◆ **Prompt**: Please render the records below as a Markdown table with the columns "Row" and "Text," giving each line its own numbered row and skipping blank lines. Leave the pictures out of the table.

═════ Material provided ═════

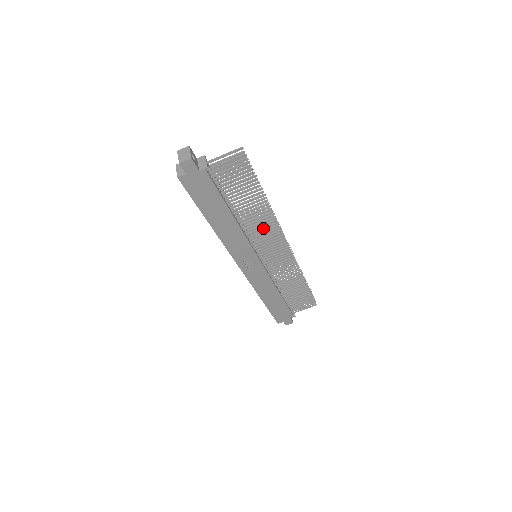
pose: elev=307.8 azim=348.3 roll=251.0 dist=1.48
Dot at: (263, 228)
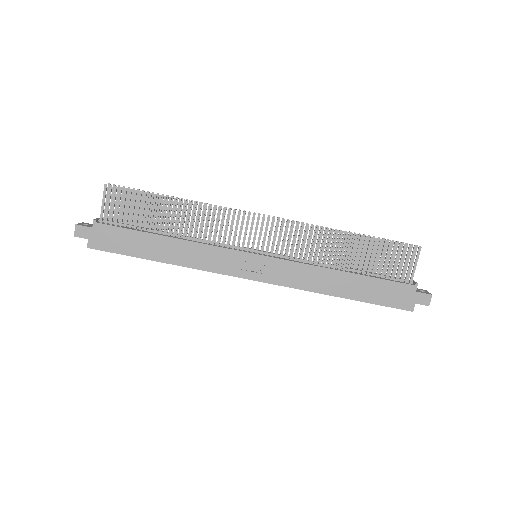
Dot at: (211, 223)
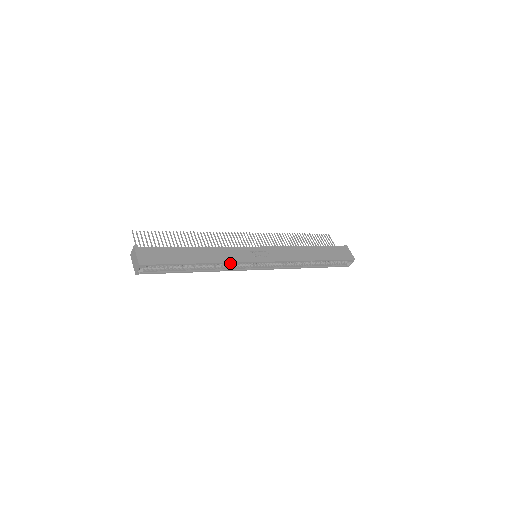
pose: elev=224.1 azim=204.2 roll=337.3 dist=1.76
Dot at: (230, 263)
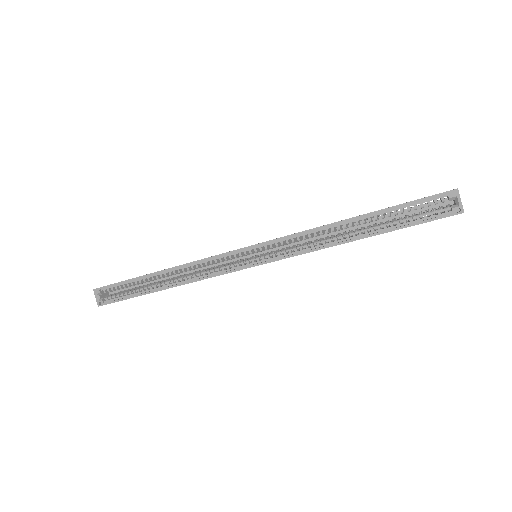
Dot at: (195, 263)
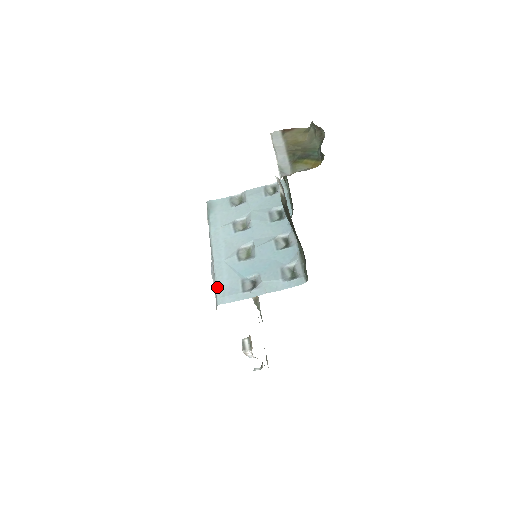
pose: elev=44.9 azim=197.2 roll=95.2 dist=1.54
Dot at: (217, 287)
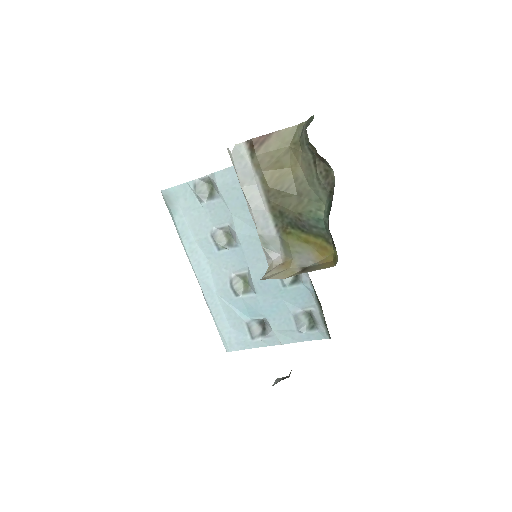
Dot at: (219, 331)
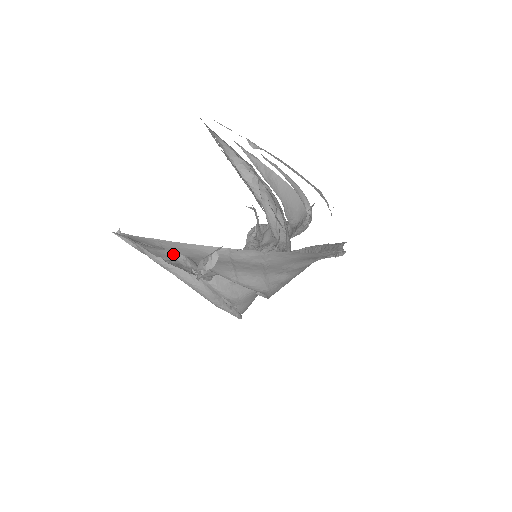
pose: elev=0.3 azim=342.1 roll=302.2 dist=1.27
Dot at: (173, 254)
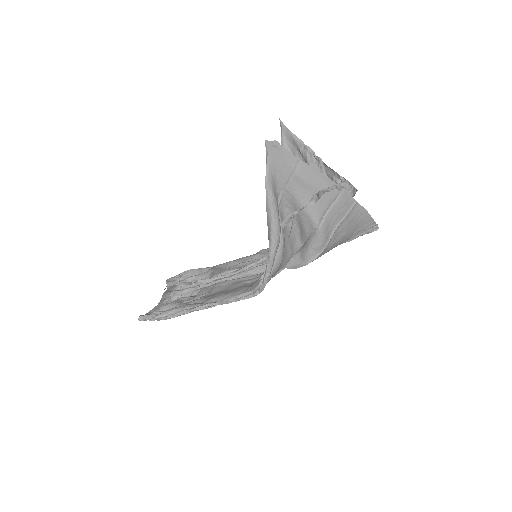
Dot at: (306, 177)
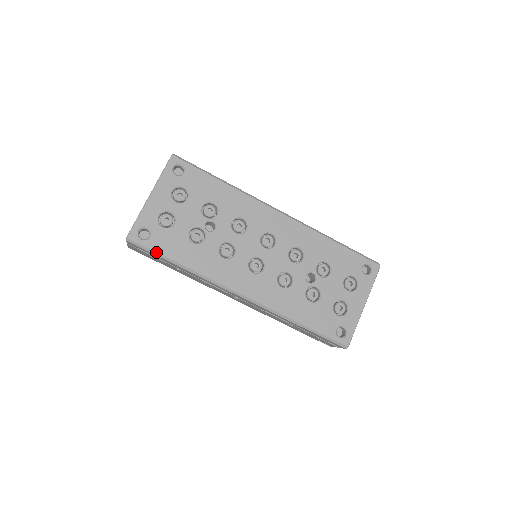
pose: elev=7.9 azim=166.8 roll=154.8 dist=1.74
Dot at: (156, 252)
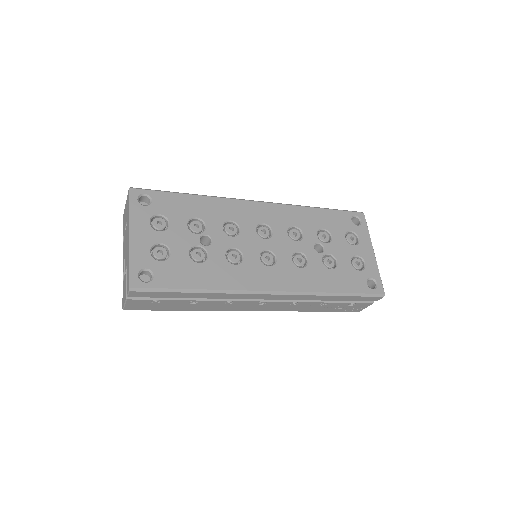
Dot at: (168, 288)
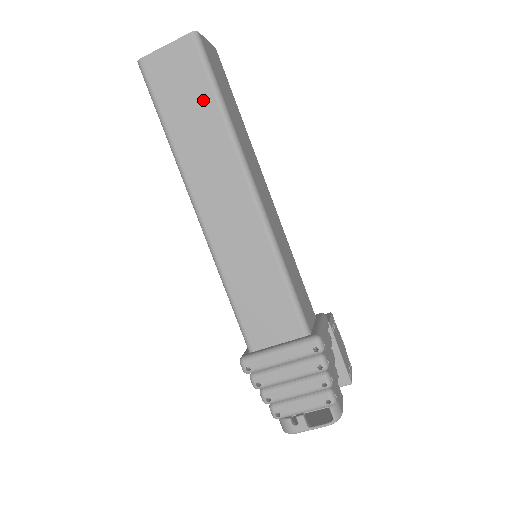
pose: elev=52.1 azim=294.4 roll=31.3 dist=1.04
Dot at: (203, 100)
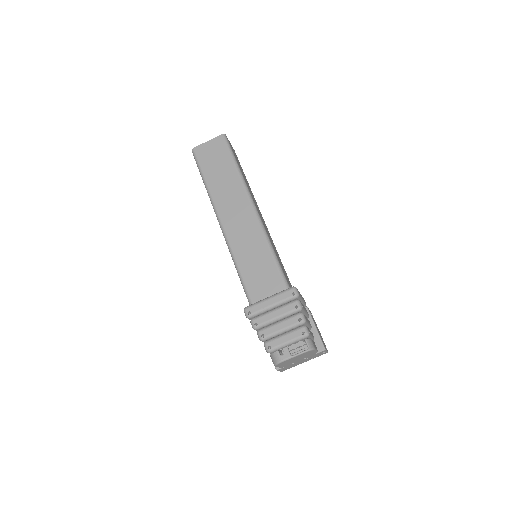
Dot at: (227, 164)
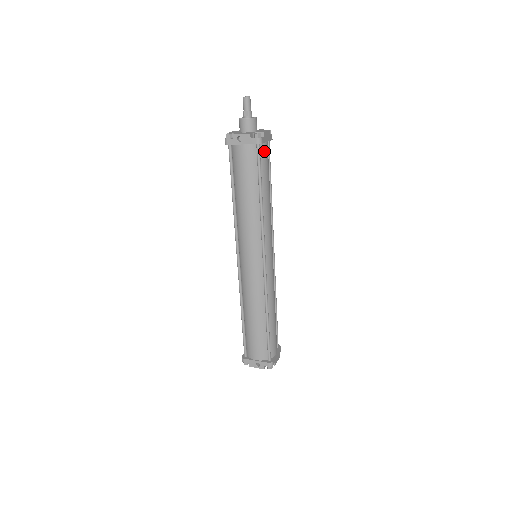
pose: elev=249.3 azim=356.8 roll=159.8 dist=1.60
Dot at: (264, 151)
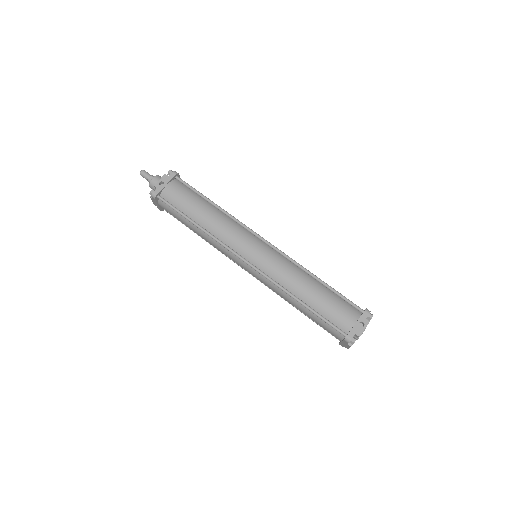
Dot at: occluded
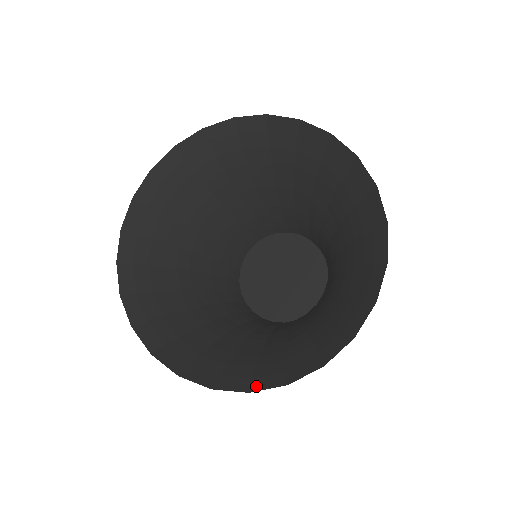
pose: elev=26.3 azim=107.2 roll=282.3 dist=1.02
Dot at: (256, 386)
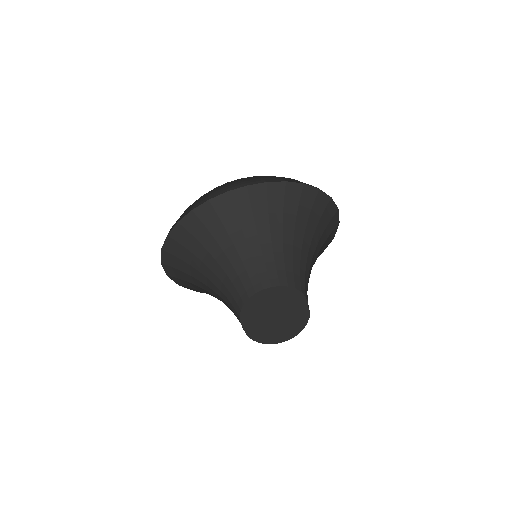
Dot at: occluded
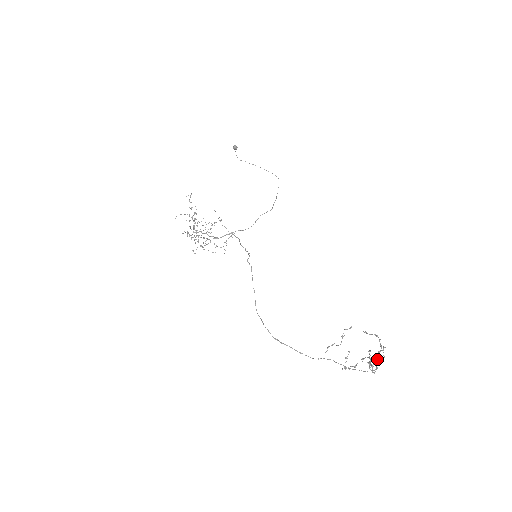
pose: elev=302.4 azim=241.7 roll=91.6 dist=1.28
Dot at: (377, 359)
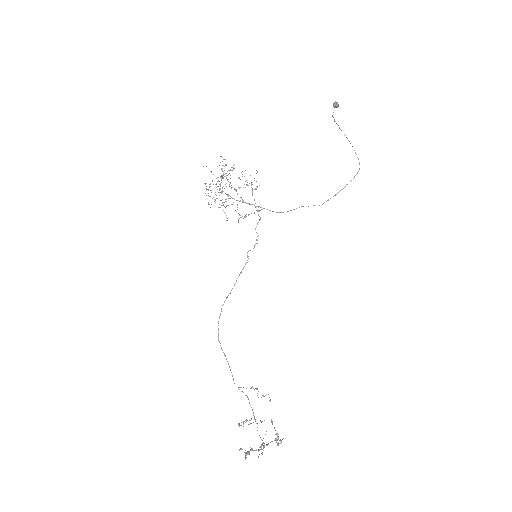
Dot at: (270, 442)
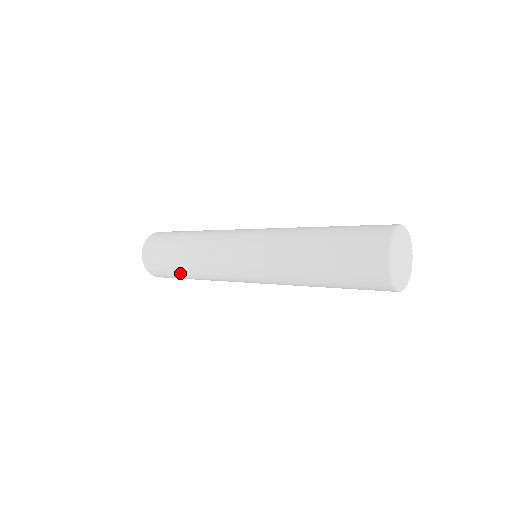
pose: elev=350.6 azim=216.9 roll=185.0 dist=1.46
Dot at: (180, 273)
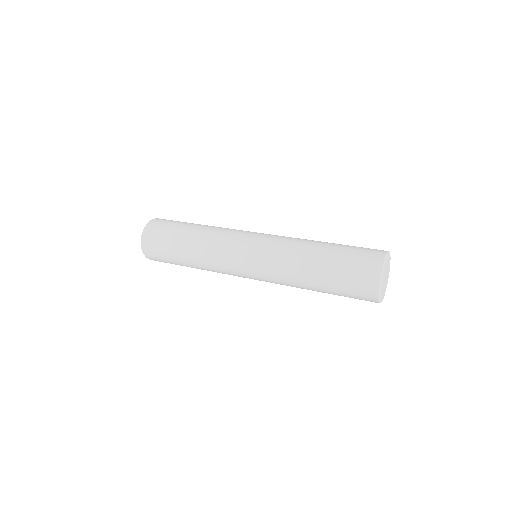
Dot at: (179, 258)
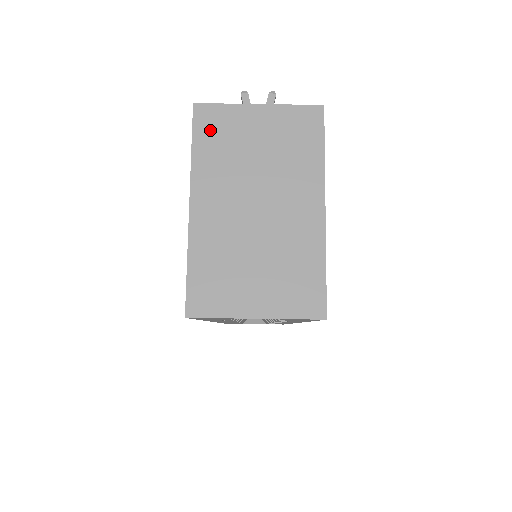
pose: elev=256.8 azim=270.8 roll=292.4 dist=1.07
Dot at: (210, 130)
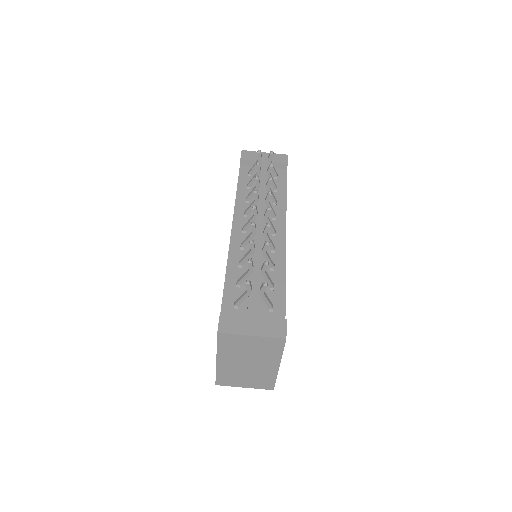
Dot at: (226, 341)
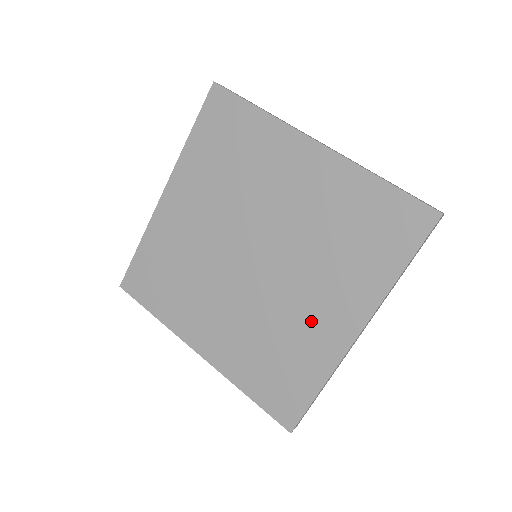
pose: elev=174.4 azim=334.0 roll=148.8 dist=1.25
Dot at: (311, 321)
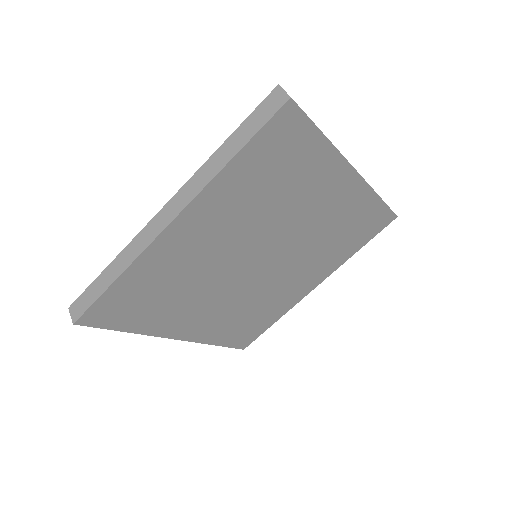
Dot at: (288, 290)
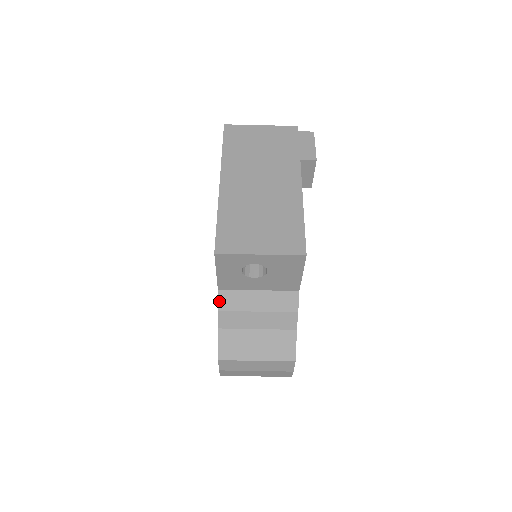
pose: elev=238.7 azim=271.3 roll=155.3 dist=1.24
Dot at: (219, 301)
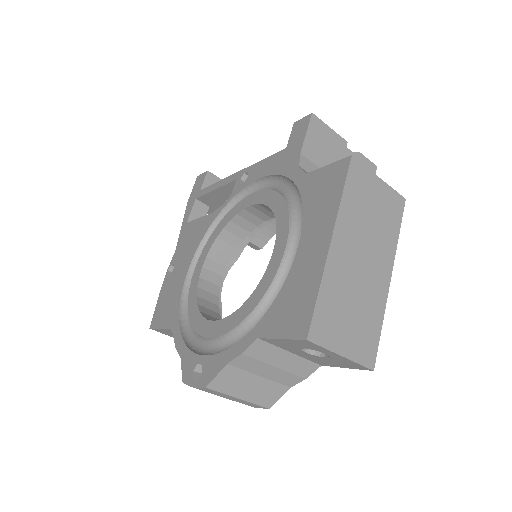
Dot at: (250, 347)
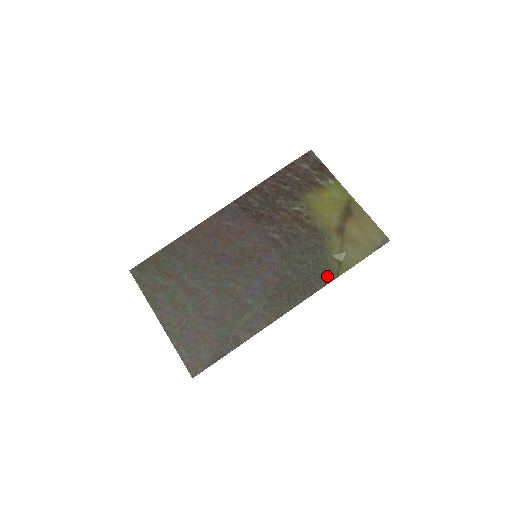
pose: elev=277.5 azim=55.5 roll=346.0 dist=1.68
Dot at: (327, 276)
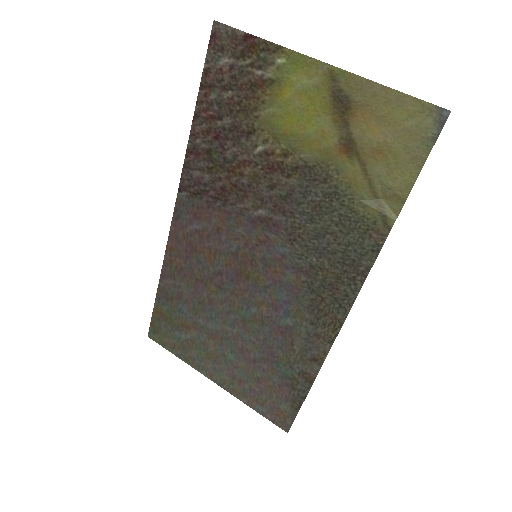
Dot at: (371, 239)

═════

◆ **Exercise result**:
| Row | Text |
|---|---|
| 1 | pose: elev=307.8 azim=348.3 roll=251.0 dist=1.48 |
| 2 | Dot at: (263, 228) |
| 3 | Dot at: (211, 223) |
| 4 | pose: elev=224.1 azim=204.2 roll=337.3 dist=1.76 |
| 5 | Dot at: (230, 263) |
| 6 | Dot at: (195, 263) |
| 7 | pose: elev=44.9 azim=197.2 roll=95.2 dist=1.54 |
| 8 | Dot at: (217, 287) |
| 9 | Dot at: (219, 331) |
| 10 | pose: elev=0.3 azim=342.1 roll=302.2 dist=1.27 |
| 11 | Dot at: (173, 254) |
| 12 | Dot at: (306, 177) |
| 13 | pose: elev=7.9 azim=166.8 roll=154.8 dist=1.74 |
| 14 | Dot at: (156, 252) |
| 15 | Dot at: (168, 288) |
| 16 | pose: elev=52.1 azim=294.4 roll=31.3 dist=1.04 |
| 17 | Dot at: (203, 100) |
| 18 | Dot at: (227, 164) |
| 19 | pose: elev=249.3 azim=356.8 roll=159.8 dist=1.60 |
| 20 | Dot at: (264, 151) |
| 21 | Dot at: occluded |
| 22 | pose: elev=26.3 azim=107.2 roll=282.3 dist=1.02 |
| 23 | Dot at: (256, 386) |
| 24 | Dot at: occluded |
| 25 | pose: elev=302.4 azim=241.7 roll=91.6 dist=1.28 |
| 26 | Dot at: (377, 359) |
| 27 | Dot at: (270, 442) |
| 28 | pose: elev=350.6 azim=216.9 roll=185.0 dist=1.46 |
| 29 | Dot at: (180, 273) |
| 30 | Dot at: (179, 258) |
| 31 | pose: elev=256.8 azim=270.8 roll=292.4 dist=1.07 |
| 32 | Dot at: (210, 130) |
| 33 | Dot at: (226, 341) |
| 34 | pose: elev=174.4 azim=334.0 roll=148.8 dist=1.25 |
| 35 | Dot at: (311, 321) |
| 36 | Dot at: (288, 290) |
| 37 | pose: elev=238.7 azim=271.3 roll=155.3 dist=1.24 |
| 38 | Dot at: (219, 301) |
| 39 | Dot at: (250, 347) |
| 40 | pose: elev=277.5 azim=55.5 roll=346.0 dist=1.68 |
| 41 | Dot at: (327, 276) |
| 42 | Dot at: (371, 239) |